A new report created by the Organization for Economic Co-Operation and Development (OECD), an organization created by 30 countries including the U.S. that focuses on providing data for governments, indicates that the U.S. has fallen behind most other industrialized countries in social mobility.
The report, found here, highlights how societies that have low mobility are "more likely to waste or misallocate human skills and talents." Or in other words, we are wasting talented individuals due to poor policy conditions.

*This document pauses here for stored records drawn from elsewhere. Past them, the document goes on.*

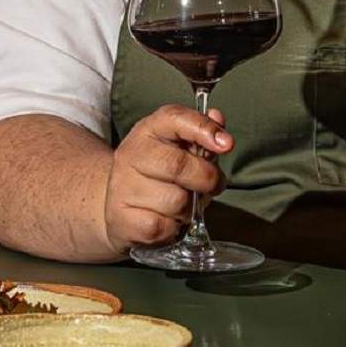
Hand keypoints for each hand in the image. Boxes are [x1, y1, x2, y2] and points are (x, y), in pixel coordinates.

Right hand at [102, 103, 231, 254]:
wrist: (119, 207)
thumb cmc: (159, 176)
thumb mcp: (180, 149)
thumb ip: (202, 135)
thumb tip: (217, 117)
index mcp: (148, 130)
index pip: (174, 118)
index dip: (203, 128)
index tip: (226, 144)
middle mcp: (131, 154)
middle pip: (179, 165)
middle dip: (206, 179)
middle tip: (211, 186)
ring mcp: (123, 186)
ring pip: (175, 201)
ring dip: (189, 209)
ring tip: (181, 205)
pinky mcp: (122, 218)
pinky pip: (163, 227)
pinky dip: (173, 228)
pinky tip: (166, 221)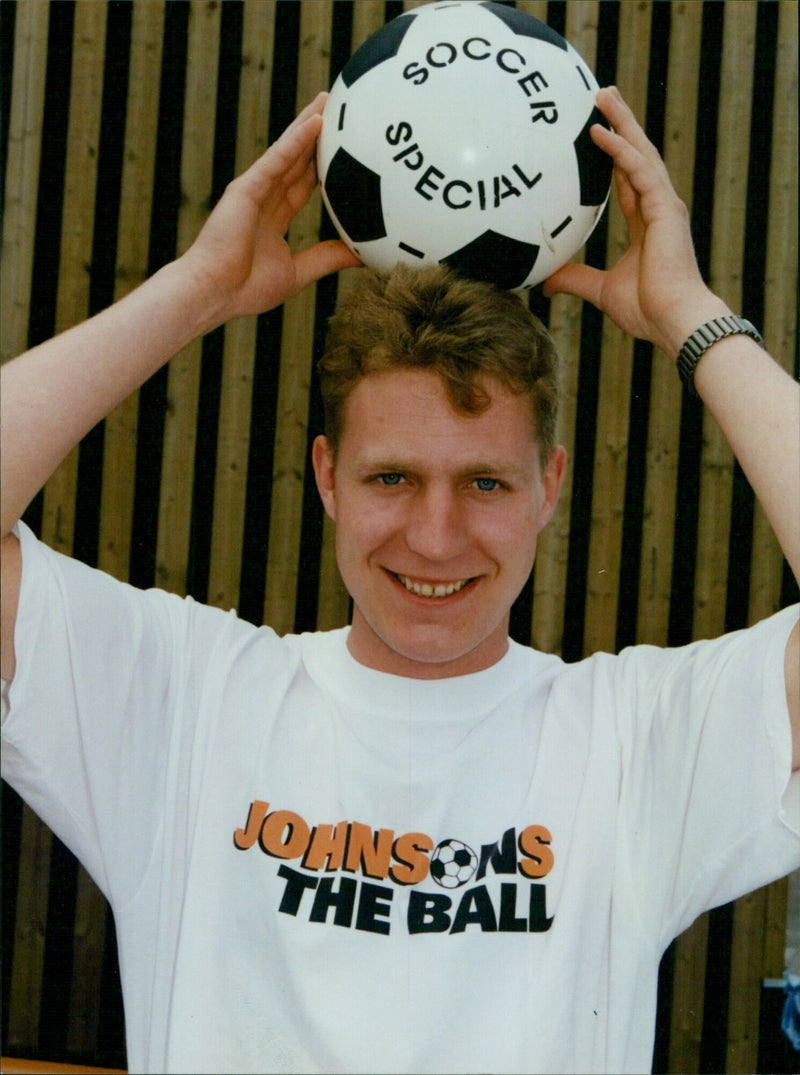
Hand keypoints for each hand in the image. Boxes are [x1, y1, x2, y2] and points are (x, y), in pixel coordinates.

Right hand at [179, 93, 360, 325]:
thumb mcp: (299, 272)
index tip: (345, 149)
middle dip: (316, 135)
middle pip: (297, 159)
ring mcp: (254, 190)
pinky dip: (297, 140)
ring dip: (308, 123)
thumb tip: (363, 254)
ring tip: (329, 99)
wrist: (214, 293)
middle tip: (339, 109)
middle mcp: (263, 199)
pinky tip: (316, 121)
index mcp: (272, 219)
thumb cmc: (246, 289)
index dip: (322, 166)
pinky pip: (277, 159)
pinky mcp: (246, 188)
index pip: (303, 184)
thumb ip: (328, 258)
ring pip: (288, 151)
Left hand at [543, 87, 728, 356]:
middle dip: (621, 125)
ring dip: (621, 122)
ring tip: (603, 95)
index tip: (597, 134)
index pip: (628, 180)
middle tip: (603, 96)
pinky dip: (619, 150)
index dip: (614, 155)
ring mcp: (664, 205)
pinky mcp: (665, 208)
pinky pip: (639, 170)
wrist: (673, 320)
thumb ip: (574, 280)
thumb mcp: (599, 290)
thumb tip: (546, 283)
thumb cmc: (646, 310)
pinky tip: (599, 132)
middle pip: (636, 156)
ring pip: (640, 152)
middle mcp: (657, 208)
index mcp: (646, 223)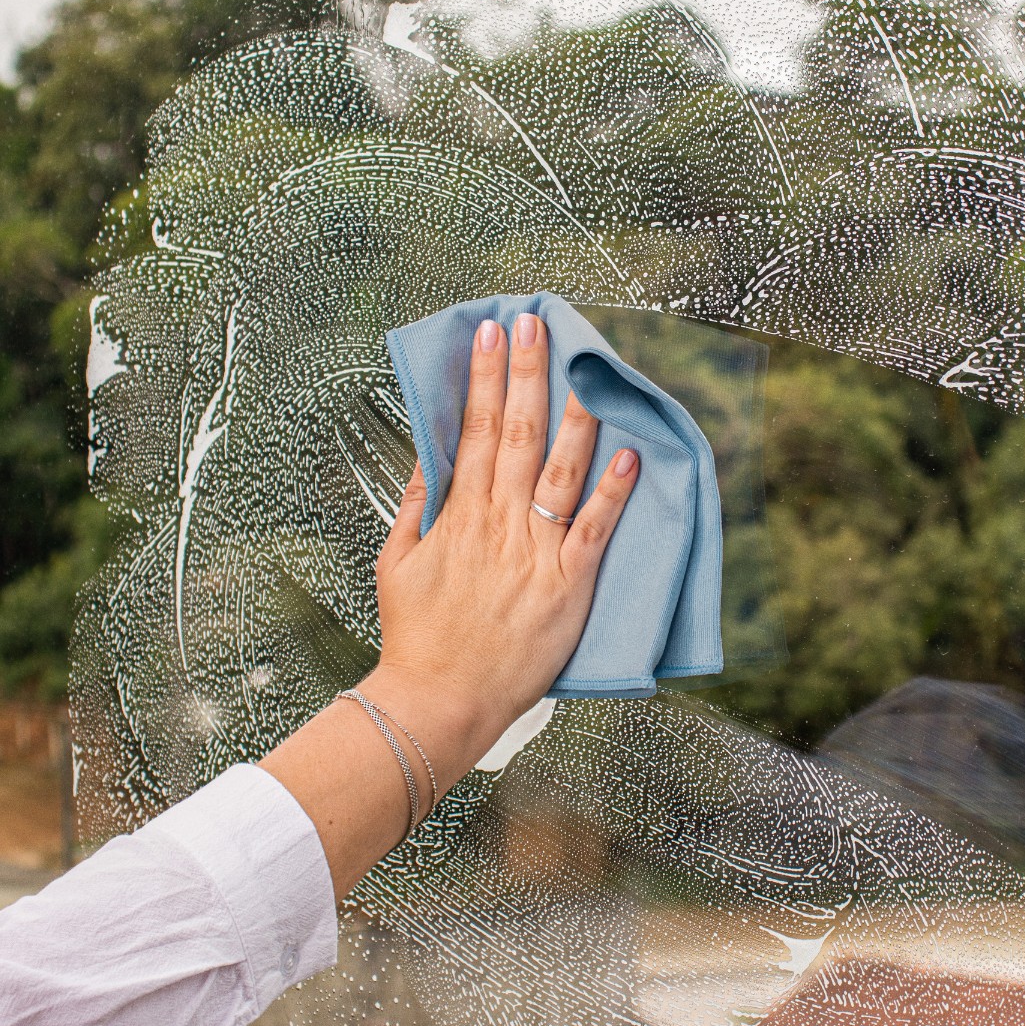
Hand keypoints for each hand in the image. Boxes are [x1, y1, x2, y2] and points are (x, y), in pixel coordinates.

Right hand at [262, 311, 638, 898]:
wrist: (440, 700)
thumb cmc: (417, 635)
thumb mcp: (396, 562)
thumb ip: (415, 506)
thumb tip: (429, 456)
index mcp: (459, 515)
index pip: (473, 430)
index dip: (484, 378)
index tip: (490, 333)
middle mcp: (498, 524)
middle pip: (516, 435)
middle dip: (525, 374)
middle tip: (534, 325)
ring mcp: (534, 553)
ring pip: (558, 470)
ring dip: (573, 414)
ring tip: (586, 367)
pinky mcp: (567, 586)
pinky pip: (594, 530)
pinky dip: (611, 492)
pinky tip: (627, 452)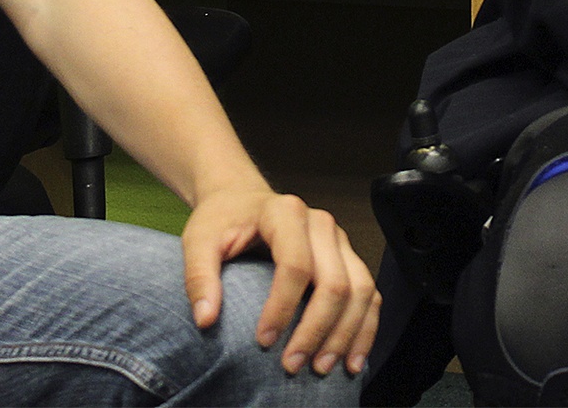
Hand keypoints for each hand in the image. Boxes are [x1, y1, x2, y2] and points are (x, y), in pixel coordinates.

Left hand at [181, 186, 378, 376]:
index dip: (282, 307)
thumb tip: (205, 320)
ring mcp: (340, 241)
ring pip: (360, 290)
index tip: (263, 341)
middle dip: (316, 330)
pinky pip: (369, 295)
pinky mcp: (349, 258)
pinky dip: (365, 329)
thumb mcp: (199, 240)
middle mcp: (321, 224)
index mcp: (285, 212)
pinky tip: (352, 359)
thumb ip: (199, 276)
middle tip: (292, 365)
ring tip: (321, 369)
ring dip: (345, 335)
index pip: (295, 264)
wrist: (242, 199)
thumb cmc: (223, 220)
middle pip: (334, 282)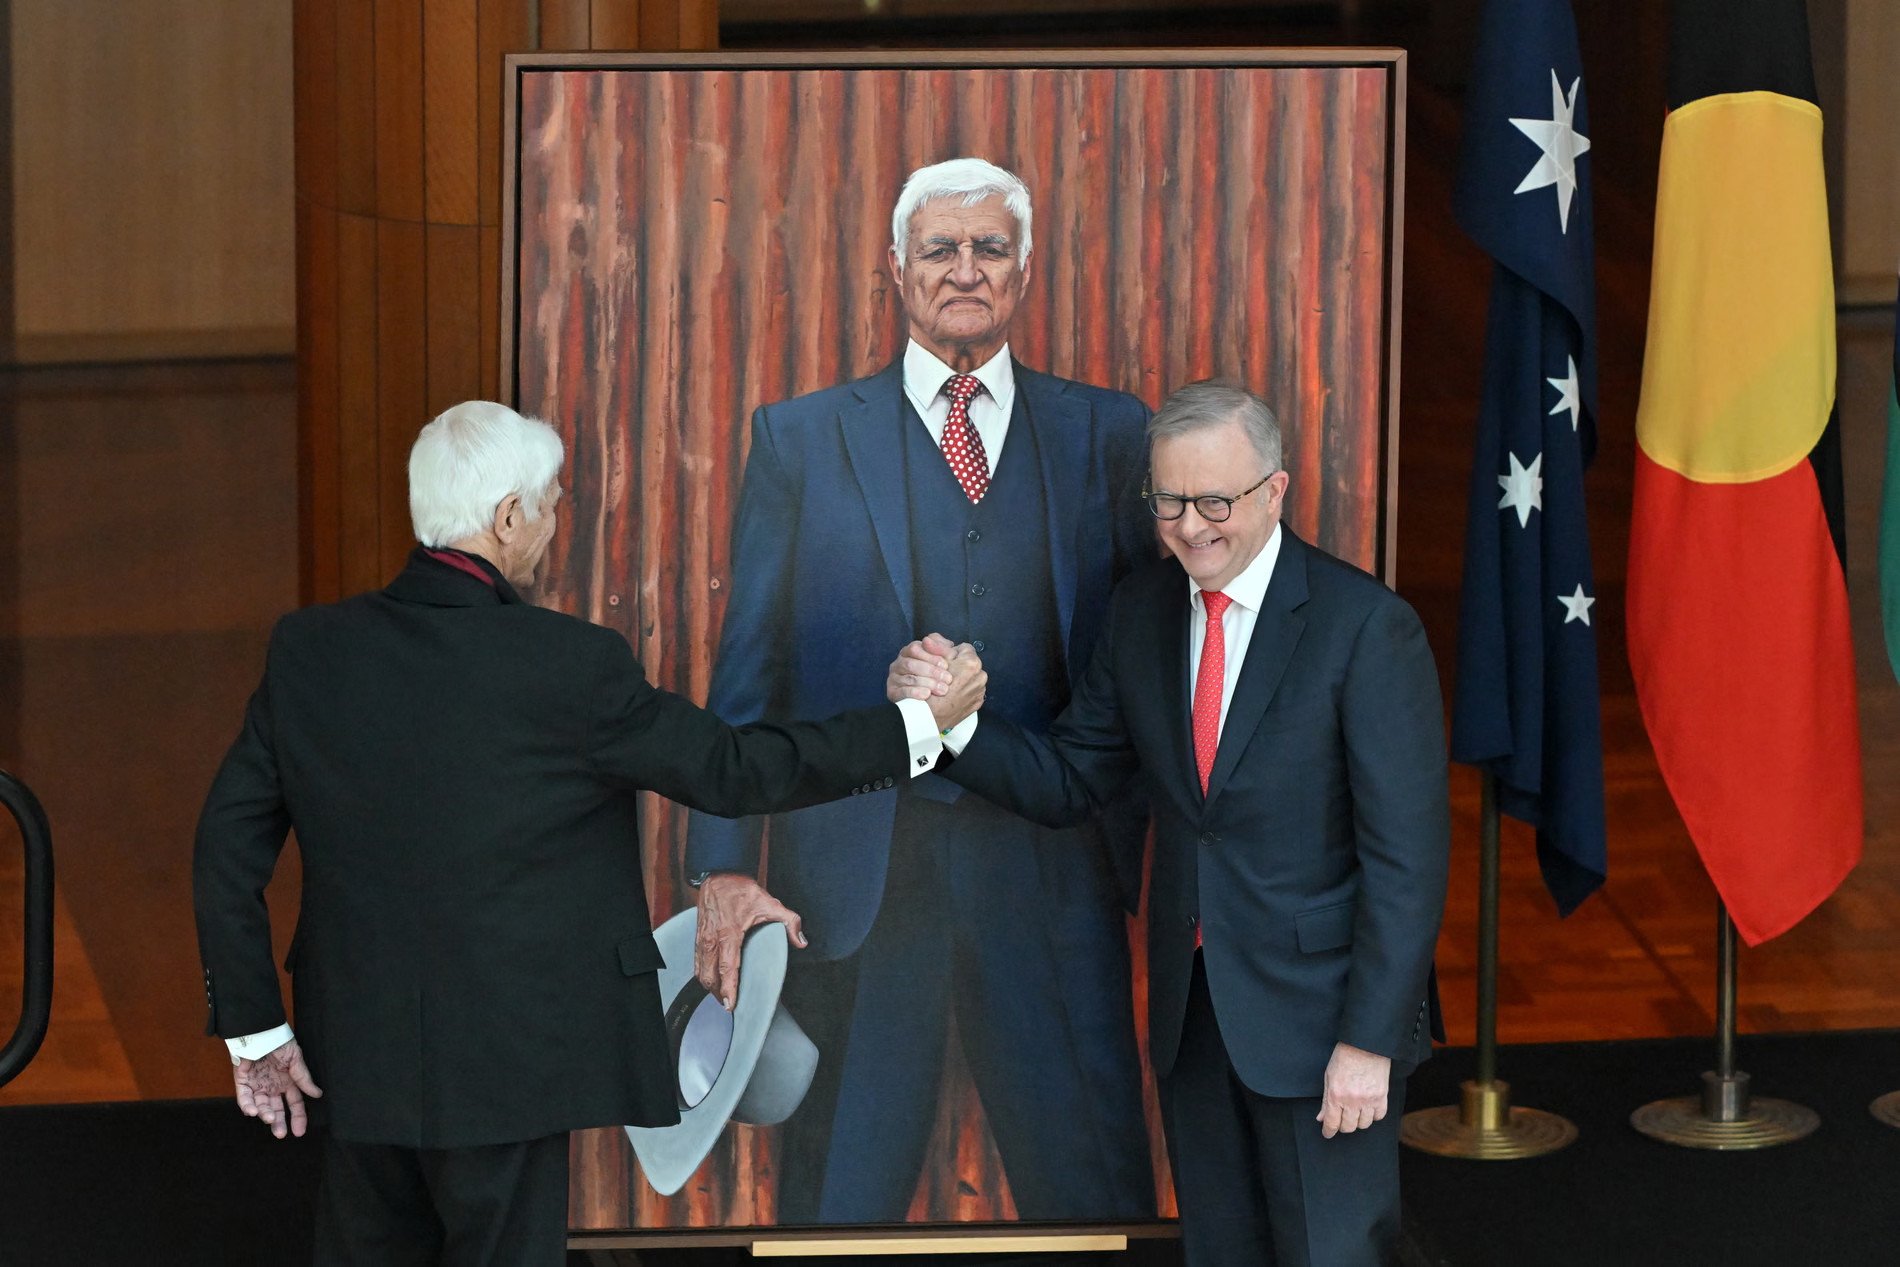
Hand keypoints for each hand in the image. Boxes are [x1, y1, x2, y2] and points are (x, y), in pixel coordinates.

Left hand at [233, 1039, 321, 1139]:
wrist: (261, 1031)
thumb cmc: (280, 1042)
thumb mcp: (296, 1059)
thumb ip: (303, 1078)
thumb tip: (317, 1094)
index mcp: (288, 1082)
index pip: (294, 1103)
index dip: (298, 1117)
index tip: (299, 1131)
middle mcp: (273, 1087)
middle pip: (276, 1109)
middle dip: (279, 1123)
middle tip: (280, 1134)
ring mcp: (257, 1085)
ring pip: (260, 1106)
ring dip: (264, 1114)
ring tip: (270, 1119)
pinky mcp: (243, 1081)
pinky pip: (244, 1097)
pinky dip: (247, 1105)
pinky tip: (253, 1111)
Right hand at [695, 873, 806, 1010]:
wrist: (719, 875)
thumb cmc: (742, 890)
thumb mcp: (770, 903)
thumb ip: (789, 922)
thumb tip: (801, 942)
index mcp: (729, 933)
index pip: (727, 968)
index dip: (728, 989)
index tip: (731, 1005)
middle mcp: (711, 939)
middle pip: (709, 976)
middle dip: (718, 993)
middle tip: (729, 1005)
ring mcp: (702, 939)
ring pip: (700, 972)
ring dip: (710, 987)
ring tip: (722, 996)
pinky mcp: (697, 938)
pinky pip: (696, 963)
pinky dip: (703, 975)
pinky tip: (711, 981)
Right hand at [887, 632, 957, 701]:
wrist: (934, 700)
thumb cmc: (939, 673)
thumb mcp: (944, 657)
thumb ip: (941, 647)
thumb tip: (927, 640)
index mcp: (909, 651)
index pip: (915, 649)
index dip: (931, 657)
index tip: (946, 666)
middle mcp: (899, 663)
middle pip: (910, 664)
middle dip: (931, 671)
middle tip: (947, 679)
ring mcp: (894, 678)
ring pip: (908, 678)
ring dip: (927, 683)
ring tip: (942, 689)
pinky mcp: (893, 693)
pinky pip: (902, 692)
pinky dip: (915, 693)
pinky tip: (927, 695)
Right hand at [928, 643, 985, 730]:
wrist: (929, 717)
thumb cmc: (930, 689)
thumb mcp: (933, 663)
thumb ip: (937, 648)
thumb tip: (931, 639)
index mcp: (971, 663)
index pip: (964, 648)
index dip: (952, 653)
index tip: (945, 661)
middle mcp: (981, 676)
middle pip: (969, 664)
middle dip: (959, 666)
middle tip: (945, 674)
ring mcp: (980, 691)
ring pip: (971, 678)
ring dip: (963, 679)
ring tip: (948, 685)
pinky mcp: (977, 704)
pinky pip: (972, 691)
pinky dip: (964, 691)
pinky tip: (953, 695)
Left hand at [1317, 1041, 1389, 1137]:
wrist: (1365, 1045)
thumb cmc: (1344, 1058)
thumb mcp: (1328, 1077)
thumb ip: (1325, 1100)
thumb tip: (1321, 1118)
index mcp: (1335, 1095)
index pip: (1332, 1123)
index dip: (1328, 1131)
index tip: (1327, 1133)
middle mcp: (1352, 1101)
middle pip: (1348, 1127)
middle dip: (1342, 1126)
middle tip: (1341, 1119)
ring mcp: (1368, 1100)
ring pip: (1363, 1124)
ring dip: (1358, 1121)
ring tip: (1355, 1111)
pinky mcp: (1382, 1097)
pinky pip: (1378, 1117)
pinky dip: (1373, 1116)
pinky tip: (1368, 1108)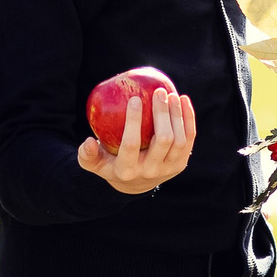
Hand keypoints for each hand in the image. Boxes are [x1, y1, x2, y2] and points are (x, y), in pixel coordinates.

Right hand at [77, 88, 196, 194]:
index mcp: (127, 171)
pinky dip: (188, 119)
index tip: (134, 98)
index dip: (133, 121)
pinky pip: (189, 139)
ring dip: (177, 115)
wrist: (135, 185)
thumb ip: (87, 155)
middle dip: (162, 114)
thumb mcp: (94, 163)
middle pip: (162, 140)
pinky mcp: (180, 164)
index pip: (131, 144)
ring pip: (179, 140)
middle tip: (158, 92)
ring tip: (171, 94)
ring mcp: (168, 169)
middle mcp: (150, 172)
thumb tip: (87, 141)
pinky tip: (183, 100)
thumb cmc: (110, 164)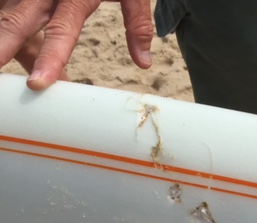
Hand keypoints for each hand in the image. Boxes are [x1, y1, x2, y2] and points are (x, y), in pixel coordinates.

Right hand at [0, 0, 152, 89]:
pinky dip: (1, 21)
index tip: (38, 82)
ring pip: (6, 11)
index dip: (51, 57)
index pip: (62, 30)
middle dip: (4, 44)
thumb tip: (144, 63)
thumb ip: (136, 23)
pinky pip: (6, 4)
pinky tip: (0, 39)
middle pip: (20, 19)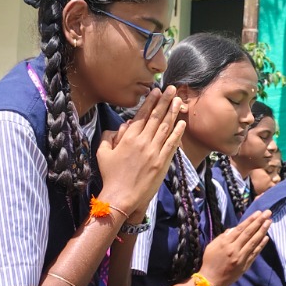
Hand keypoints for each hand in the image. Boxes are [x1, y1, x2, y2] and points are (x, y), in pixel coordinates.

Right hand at [96, 86, 184, 216]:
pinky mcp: (162, 162)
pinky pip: (172, 144)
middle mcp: (143, 142)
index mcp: (128, 138)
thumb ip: (109, 137)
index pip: (141, 115)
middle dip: (164, 101)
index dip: (150, 102)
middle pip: (156, 117)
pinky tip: (182, 123)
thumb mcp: (103, 153)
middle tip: (171, 89)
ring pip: (166, 128)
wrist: (121, 196)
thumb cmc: (111, 175)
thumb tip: (119, 127)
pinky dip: (177, 133)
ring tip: (178, 100)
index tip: (156, 91)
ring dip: (173, 113)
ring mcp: (154, 152)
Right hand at [199, 210, 270, 285]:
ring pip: (254, 242)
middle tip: (267, 213)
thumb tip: (233, 229)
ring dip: (262, 231)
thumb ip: (222, 237)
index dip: (250, 220)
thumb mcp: (211, 246)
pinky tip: (266, 237)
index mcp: (225, 243)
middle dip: (259, 222)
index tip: (258, 213)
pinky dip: (261, 245)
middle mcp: (234, 249)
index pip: (240, 229)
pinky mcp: (245, 265)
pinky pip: (254, 253)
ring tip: (269, 222)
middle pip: (249, 233)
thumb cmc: (209, 262)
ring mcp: (241, 258)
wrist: (211, 281)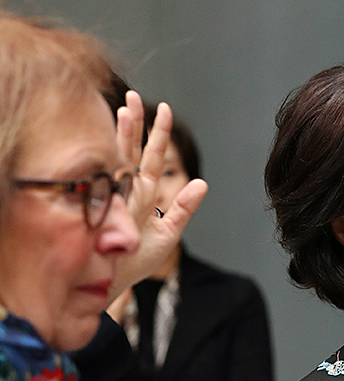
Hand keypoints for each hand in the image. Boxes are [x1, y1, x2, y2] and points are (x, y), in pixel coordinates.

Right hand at [109, 91, 207, 300]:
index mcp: (144, 192)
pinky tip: (108, 145)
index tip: (164, 108)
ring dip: (120, 136)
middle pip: (130, 150)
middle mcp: (127, 190)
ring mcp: (113, 197)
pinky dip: (105, 164)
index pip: (152, 157)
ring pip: (116, 160)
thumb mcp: (169, 234)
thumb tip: (202, 184)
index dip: (158, 134)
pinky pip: (104, 183)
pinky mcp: (103, 211)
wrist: (115, 283)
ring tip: (122, 110)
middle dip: (132, 124)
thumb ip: (184, 209)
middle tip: (133, 96)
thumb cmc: (138, 261)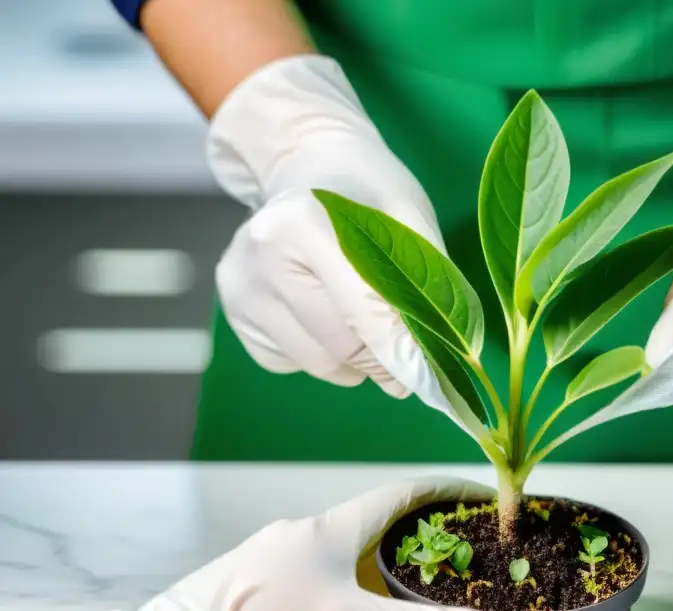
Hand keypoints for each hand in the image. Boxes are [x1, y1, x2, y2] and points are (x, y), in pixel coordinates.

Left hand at [79, 478, 555, 610]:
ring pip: (332, 574)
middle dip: (412, 552)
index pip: (401, 497)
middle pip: (367, 536)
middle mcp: (289, 545)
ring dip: (368, 591)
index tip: (479, 502)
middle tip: (450, 577)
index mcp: (325, 534)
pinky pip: (299, 605)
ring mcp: (258, 578)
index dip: (447, 498)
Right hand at [209, 55, 439, 396]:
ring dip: (352, 360)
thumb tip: (426, 367)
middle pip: (340, 348)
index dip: (404, 355)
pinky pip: (289, 362)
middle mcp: (264, 253)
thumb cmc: (368, 194)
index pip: (365, 315)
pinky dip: (318, 352)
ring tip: (362, 318)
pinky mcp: (234, 309)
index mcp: (309, 223)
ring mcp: (242, 283)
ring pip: (316, 363)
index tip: (431, 379)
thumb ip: (423, 291)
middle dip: (381, 359)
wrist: (308, 164)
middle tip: (405, 350)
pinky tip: (324, 310)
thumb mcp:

The report outlines numerous points where Western European countries and the U.S. have failed their populations.
Highlights from the report:
- Education policies directly relate to intergenerational social mobility examples include:
- Early childhood programs decreased the influence of parental background on achievement in secondary education and should be considered as a compulsory option for countries
- Socio-economic mixing of schools had no affect on students from advantaged homes but boosted performance of disadvantaged students, urban planning policies that mix neighborhoods and schools could mitigate parental disadvantages on students
- In the U.S. the influence of a parent's socio-economic status on student achievement is very strong
- Educational inequalities lead to generational economic inequalities
- "Redristributive and income support policies seem to be associated with greater intergenerational social mobility." These policies "help defray the opportunity costs to parents in poor households of investing in education of their children"
- "Mobility depends more on how resources are spent for schooling than how much"
- De-centralization to allow a match of resources to local needs are associated with decreasing the effects of parental socio-economic status on student achievement
- Teacher wage profiles that are steeper over their career and have incentives decreases the effect of parental status
Finally the report highlights the strong economic benefits of promoting intergenerational wage mobility.
This report of course does not talk about the human cost of letting people languish in poverty and a system that is not functioning for them. It seems in this country easier to blame teachers, as pointed out by this interesting Bill Maher blog, than deal with the larger societal factors that lead to our problems in schools.